[Passage provided start]
[Note: Scroll down to see Augustana's "Boston" lyrics and link to music video on YouTube.]
I don't usually pay much attention to those once in a blue moon disrespectful and uneducated negative comments from someone who barely reads a few random posts and decides he/she knows everything about me. I can handle disagreement or a difference in perspective but I'll usually only delete the hateful ones. Last week, some (Anonymous) terd decided to leave several similar ones in a few posts from months ago. Here's one that he left behind:
"There are people who have never heard of christ and they follow him alot better than you'll ever know how to (according to your writings). They will go to heaven one day. But people like you make sure that they won't everyday."
It's funny how some hateful people can't seem to say what they intend to say while leaving their name or showing their face. They'd rather say it in secret or in darkness or wearing some kind of a hood. All in the name of Christ, apparently.
It was the fear of these sorts of people that kept me in the closet - especially, in the Church. My assumption was that everyone thought that way and so I didn't dare allow anyone to know what was going on inside of me. No one knew how scared I was. No one knew how confused I was. No one knew how frustrated I was. No one knew how angry I was. No one knew how lonely I was.
There were times when I just wanted to run - far away where no one knew me. In 2001, I wanted to do just that. And that's one of the reasons why I came back to Long Beach. I wanted to get the hell out of Riverside, CA . . . .
I had lived there for 14 years. It is about 60 miles inland and I finished high school there. I tried my first round of university there. I had a couple full time jobs there. I was in ministry there.
[Passage provided end]
[Extracted data start]
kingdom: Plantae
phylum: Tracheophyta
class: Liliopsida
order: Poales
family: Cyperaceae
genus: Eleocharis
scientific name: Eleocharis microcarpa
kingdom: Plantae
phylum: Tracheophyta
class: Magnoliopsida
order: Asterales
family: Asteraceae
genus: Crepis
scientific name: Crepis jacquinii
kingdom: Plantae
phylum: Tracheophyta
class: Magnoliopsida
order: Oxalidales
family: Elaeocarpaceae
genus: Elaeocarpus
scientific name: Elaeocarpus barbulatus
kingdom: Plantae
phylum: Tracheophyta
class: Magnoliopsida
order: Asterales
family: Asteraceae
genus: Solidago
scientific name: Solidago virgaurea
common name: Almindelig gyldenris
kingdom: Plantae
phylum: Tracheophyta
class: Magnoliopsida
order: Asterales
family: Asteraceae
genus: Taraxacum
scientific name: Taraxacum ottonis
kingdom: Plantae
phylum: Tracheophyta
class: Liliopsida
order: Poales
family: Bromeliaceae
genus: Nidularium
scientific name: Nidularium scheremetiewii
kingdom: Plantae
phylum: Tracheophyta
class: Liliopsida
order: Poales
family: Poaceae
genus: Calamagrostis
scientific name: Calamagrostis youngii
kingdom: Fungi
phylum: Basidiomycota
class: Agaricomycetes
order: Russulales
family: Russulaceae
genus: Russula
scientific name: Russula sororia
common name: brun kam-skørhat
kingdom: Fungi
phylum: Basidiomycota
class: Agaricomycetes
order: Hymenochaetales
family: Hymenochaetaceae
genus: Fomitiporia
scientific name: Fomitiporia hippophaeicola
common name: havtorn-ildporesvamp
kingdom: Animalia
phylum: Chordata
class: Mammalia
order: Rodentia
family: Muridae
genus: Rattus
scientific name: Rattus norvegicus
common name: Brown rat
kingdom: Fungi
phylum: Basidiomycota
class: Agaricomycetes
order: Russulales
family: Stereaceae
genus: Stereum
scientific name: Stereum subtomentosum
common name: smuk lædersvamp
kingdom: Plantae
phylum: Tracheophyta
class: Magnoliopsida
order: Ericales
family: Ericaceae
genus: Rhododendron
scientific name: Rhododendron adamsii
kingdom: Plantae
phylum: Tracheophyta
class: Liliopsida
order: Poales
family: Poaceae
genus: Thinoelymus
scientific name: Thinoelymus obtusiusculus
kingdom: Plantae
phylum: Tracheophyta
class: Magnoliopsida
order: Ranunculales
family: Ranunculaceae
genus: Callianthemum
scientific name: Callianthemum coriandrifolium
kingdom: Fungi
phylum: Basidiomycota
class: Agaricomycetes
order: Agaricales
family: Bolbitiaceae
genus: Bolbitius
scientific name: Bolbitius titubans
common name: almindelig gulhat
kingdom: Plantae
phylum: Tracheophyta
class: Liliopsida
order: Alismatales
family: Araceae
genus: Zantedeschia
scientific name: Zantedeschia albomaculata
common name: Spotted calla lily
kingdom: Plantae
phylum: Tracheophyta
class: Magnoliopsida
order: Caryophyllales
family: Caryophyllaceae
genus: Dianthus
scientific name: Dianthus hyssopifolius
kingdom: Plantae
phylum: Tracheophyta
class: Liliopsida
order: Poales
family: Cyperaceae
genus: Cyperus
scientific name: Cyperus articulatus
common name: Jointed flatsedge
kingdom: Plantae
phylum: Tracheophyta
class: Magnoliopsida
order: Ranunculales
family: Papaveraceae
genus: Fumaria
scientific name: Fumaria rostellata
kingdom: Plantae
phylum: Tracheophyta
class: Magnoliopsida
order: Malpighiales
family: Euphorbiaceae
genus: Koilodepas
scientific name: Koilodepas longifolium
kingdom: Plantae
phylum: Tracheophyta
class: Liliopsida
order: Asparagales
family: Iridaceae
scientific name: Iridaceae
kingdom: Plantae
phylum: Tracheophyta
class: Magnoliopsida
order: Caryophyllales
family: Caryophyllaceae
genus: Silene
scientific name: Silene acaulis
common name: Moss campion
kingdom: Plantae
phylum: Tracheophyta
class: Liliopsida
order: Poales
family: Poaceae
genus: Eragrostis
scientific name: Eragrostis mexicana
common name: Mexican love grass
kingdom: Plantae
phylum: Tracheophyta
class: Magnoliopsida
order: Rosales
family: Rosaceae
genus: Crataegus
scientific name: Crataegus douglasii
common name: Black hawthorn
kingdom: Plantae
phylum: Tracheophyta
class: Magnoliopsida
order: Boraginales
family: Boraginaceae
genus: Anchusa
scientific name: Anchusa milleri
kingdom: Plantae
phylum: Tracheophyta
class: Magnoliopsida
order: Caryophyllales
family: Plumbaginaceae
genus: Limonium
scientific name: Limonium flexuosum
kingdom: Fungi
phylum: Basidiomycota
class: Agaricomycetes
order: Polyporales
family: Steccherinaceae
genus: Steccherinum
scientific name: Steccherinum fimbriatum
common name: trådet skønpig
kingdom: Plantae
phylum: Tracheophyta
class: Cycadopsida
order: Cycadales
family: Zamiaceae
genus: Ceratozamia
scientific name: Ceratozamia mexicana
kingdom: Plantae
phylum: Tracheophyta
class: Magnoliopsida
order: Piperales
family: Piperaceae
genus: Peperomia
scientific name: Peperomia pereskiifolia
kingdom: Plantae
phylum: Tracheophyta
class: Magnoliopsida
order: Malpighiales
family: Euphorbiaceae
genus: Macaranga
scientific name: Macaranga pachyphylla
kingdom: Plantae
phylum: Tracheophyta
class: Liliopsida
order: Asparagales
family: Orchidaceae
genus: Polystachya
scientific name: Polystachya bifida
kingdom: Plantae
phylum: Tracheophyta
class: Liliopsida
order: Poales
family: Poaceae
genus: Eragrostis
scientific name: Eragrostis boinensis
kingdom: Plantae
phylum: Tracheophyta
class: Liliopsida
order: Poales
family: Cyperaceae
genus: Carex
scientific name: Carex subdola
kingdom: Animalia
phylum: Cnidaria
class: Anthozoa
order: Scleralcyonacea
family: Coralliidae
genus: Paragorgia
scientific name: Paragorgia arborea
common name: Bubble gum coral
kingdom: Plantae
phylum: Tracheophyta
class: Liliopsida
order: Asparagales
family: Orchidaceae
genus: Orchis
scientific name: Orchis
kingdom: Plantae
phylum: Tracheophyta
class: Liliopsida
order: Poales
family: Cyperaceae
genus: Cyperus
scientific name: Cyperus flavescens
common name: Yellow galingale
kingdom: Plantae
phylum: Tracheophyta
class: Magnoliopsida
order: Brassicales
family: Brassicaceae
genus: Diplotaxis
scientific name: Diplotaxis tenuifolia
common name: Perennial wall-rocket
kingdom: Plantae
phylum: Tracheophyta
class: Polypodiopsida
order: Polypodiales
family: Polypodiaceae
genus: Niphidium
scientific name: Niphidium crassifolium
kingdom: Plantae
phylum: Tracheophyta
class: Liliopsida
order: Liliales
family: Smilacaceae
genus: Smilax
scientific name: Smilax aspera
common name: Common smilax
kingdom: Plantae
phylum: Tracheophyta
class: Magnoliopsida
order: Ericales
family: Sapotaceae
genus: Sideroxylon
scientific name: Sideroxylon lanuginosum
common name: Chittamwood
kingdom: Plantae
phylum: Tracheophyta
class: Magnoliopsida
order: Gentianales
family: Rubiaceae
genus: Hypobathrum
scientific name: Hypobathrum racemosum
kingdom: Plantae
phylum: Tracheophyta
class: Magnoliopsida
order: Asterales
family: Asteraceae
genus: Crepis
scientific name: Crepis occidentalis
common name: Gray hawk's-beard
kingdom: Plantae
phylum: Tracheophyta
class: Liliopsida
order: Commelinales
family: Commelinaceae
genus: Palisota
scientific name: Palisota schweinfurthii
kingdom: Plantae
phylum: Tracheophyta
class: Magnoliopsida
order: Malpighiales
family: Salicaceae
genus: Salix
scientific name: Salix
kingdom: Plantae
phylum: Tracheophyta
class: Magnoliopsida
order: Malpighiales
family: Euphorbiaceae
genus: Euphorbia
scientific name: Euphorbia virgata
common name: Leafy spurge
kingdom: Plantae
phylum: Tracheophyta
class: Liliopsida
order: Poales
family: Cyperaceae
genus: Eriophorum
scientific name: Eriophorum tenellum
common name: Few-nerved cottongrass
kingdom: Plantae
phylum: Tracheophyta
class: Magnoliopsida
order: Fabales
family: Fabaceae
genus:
[Extracted data end]
Exercises to complete:
A - Retype the blog post word for word, everything from "It was the fear" down to "lonely I was.".
B - Based on the blog post above the records, say yes or no to each statement and quote the words that decide it: (i) The writer lived in Riverside for 14 years. (ii) The writer deletes every comment that disagrees with them. (iii) The writer finished high school in Long Beach.

Solved tasks:
A -
It was the fear of these sorts of people that kept me in the closet - especially, in the Church. My assumption was that everyone thought that way and so I didn't dare allow anyone to know what was going on inside of me. No one knew how scared I was. No one knew how confused I was. No one knew how frustrated I was. No one knew how angry I was. No one knew how lonely I was.

B -
(i) Yes: "I had lived there for 14 years."
(ii) No: "I can handle disagreement or a difference in perspective but I'll usually only delete the hateful ones."
(iii) No: "It is about 60 miles inland and I finished high school there." This describes Riverside, not Long Beach.